_WHAT YOU NEED TO DO:_ Carry on the news report about the metal additive manufacturing training agreement signed by Seoul National University, EOS GmbH Korea, and KITECH, beginning after its final sentence.

Seoul National University, EOS GmbH Korea, and KITECH 3D Printing Center sign MOU for metal AM workforce training
Hardware
Originally reported by kmkj.kr
Seoul National University's Department of Mechanical Engineering, EOS GmbH Korea, and the Korea Institute of Industrial Technology (KITECH) 3D Printing Manufacturing Innovation Center have signed a five-year, auto-renewing MOU to establish a systematic metal additive manufacturing education and research partnership. The agreement, signed at SNU's Gwanak Campus, involves SNU creating a new regular curriculum course on additive manufacturing, EOS providing professional training materials, Train-the-Trainer programs, and academic licenses for its global academy content-deployed for the first time in Asia-and KITECH offering hands-on practice using EOS equipment at its Siheung center. Key signatories included SNU Mechanical Engineering Department Head Professor Gyujin Cho, EOS GmbH Korea General Manager Seunggyun Kim, and KITECH Siheung 3D Printing Center Director Yong Son.

_EXTRACTED RECORDS:_
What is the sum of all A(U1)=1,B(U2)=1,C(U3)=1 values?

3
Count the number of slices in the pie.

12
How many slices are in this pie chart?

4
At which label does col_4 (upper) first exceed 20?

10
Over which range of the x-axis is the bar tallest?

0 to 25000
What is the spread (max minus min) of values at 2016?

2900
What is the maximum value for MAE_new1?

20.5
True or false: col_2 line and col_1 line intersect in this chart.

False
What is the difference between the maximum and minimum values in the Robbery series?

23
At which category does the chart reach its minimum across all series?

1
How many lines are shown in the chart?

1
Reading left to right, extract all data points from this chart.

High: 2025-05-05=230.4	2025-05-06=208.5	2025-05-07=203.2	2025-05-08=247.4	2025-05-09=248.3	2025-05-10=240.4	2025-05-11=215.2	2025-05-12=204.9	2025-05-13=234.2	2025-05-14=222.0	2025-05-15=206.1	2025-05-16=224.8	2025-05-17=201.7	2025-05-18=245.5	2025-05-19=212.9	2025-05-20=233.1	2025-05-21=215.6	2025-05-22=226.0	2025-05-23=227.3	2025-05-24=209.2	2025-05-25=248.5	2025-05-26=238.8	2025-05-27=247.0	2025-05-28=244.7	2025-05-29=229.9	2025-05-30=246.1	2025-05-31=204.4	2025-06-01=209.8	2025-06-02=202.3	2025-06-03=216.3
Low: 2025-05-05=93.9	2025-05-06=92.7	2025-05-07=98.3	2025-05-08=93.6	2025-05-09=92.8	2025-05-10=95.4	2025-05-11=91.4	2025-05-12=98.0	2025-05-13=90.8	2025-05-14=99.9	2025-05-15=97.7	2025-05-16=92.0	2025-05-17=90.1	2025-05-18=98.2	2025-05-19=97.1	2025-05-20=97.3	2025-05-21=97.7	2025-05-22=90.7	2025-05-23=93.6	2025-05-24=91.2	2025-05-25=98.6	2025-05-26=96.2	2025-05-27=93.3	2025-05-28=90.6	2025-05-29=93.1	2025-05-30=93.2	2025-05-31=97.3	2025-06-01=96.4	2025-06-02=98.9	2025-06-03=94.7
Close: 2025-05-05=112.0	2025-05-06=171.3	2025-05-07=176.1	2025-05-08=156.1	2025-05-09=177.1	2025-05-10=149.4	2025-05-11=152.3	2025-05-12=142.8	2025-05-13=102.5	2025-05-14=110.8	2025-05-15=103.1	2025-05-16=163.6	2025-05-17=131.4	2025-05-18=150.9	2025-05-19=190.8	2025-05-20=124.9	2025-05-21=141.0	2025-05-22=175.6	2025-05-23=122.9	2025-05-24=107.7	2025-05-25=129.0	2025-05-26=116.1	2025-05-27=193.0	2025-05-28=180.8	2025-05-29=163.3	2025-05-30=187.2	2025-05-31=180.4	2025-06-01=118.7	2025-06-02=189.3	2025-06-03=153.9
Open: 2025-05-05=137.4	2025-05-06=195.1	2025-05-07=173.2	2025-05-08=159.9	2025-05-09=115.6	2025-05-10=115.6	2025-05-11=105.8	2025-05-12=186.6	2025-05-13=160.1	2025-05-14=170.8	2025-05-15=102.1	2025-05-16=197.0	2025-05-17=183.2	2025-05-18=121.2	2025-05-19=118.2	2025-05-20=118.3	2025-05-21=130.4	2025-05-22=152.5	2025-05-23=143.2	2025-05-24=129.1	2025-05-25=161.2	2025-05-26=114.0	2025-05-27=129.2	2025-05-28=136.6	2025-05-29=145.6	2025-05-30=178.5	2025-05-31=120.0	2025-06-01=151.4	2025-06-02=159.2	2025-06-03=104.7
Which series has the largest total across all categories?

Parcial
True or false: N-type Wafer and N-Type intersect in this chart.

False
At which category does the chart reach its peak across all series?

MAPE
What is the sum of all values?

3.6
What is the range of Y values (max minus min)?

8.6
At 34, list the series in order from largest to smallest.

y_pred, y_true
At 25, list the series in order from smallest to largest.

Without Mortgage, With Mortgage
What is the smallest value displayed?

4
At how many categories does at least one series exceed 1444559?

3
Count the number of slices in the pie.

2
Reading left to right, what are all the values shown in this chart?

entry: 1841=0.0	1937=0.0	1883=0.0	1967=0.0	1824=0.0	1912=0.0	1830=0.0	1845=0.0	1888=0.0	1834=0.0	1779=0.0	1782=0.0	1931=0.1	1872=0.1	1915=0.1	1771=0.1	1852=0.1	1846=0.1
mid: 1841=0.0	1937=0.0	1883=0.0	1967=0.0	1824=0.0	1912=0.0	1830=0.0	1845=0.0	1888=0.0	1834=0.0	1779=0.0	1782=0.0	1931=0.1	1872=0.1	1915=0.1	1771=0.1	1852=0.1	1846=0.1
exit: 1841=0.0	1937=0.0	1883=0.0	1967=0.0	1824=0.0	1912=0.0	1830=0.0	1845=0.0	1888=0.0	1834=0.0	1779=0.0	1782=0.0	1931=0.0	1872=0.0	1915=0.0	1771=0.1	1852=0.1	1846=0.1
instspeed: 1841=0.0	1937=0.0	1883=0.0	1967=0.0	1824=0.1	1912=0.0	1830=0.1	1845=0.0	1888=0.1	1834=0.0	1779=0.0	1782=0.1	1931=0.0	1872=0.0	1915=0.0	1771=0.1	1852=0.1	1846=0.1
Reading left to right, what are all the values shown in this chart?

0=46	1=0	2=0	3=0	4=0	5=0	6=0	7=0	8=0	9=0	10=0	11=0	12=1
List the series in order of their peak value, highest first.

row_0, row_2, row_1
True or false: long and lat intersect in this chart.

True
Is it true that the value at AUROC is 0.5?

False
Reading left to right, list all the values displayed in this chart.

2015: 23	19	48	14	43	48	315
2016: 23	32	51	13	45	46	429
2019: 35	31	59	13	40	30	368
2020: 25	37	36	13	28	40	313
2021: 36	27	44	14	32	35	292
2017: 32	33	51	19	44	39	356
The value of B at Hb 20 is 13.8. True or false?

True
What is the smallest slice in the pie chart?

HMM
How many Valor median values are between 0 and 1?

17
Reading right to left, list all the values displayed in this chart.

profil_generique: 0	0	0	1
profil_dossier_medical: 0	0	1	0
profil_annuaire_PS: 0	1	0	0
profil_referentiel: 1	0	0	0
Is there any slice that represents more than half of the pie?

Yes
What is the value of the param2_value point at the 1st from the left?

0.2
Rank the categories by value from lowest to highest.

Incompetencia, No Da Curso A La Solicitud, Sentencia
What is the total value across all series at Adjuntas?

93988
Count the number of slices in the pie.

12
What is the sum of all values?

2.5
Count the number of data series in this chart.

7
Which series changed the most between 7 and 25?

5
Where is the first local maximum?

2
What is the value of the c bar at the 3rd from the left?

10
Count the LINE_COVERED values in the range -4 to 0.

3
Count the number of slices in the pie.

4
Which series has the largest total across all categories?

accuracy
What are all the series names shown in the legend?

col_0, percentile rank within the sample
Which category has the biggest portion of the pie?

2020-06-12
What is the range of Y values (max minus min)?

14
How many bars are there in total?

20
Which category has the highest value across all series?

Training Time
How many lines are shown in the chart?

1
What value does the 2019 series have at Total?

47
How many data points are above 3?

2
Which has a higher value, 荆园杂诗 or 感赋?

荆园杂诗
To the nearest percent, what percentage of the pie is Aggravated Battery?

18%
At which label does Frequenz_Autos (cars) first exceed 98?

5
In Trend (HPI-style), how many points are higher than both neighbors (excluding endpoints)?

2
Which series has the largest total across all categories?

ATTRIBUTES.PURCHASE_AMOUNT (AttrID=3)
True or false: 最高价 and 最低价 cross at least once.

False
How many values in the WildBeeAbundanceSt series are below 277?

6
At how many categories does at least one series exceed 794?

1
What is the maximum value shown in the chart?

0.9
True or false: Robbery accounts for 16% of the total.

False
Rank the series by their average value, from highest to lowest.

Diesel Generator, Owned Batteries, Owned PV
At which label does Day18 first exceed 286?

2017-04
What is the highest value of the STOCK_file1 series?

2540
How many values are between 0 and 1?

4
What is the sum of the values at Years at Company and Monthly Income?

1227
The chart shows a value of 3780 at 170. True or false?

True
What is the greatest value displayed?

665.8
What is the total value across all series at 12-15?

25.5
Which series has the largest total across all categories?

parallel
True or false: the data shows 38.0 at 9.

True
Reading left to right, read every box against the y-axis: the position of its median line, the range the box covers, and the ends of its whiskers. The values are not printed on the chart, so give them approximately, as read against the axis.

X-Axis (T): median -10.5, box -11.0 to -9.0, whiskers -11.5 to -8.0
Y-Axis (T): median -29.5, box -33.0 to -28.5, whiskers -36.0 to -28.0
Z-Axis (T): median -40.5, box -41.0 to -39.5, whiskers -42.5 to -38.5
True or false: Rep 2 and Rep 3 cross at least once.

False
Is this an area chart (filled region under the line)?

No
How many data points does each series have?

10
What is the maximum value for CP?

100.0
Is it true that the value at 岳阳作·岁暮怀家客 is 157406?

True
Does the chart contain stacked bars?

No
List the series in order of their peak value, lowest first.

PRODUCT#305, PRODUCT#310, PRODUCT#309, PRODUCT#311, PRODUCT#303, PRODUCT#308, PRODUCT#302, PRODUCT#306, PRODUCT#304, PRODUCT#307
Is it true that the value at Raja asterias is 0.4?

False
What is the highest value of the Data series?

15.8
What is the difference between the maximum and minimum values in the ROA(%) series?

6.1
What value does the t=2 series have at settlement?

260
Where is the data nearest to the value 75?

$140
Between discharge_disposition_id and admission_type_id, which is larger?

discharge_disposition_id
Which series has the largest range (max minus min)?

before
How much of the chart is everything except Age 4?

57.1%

_TASK OUTPUT:_
This partnership directly addresses a structural gap in South Korea's AM ecosystem: while demand for metal AM in aerospace, defense, and automotive production lines is surging, domestic university education remains heavily skewed toward polymer-based 3D printing due to low equipment access and a lack of specialized training materials. By embedding EOS's globally validated industrial curriculum into a top-tier engineering program and coupling it with KITECH's production-grade LPBF equipment, the MOU creates a rare tripartite pipeline from theory to hands-on qualification. For EOS, this is a strategic beachhead in Korea's defense-accelerated AM market-a vertical where NDAA-style localization pressures are less formalized than in the US but where domestic supply chain preferences are growing. The deal also strengthens EOS's position against Chinese LPBF competitors, who have been aggressively courting Korean industrial users with lower-cost hardware but less established training ecosystems.
For EOS, the practical value lies in embedding its workflow and qualification language into the next generation of Korean manufacturing engineers before they enter industry. The Train-the-Trainer model means EOS scales its instructional capacity without deploying permanent staff, while the academic licenses create a long-tail software lock-in. The real test will be whether SNU and KITECH can produce enough certified graduates to meet the defense and aerospace hiring demand that both EOS and Korean OEMs are betting on. If the program delivers, it becomes a replicable template for other Asian markets facing the same talent bottleneck.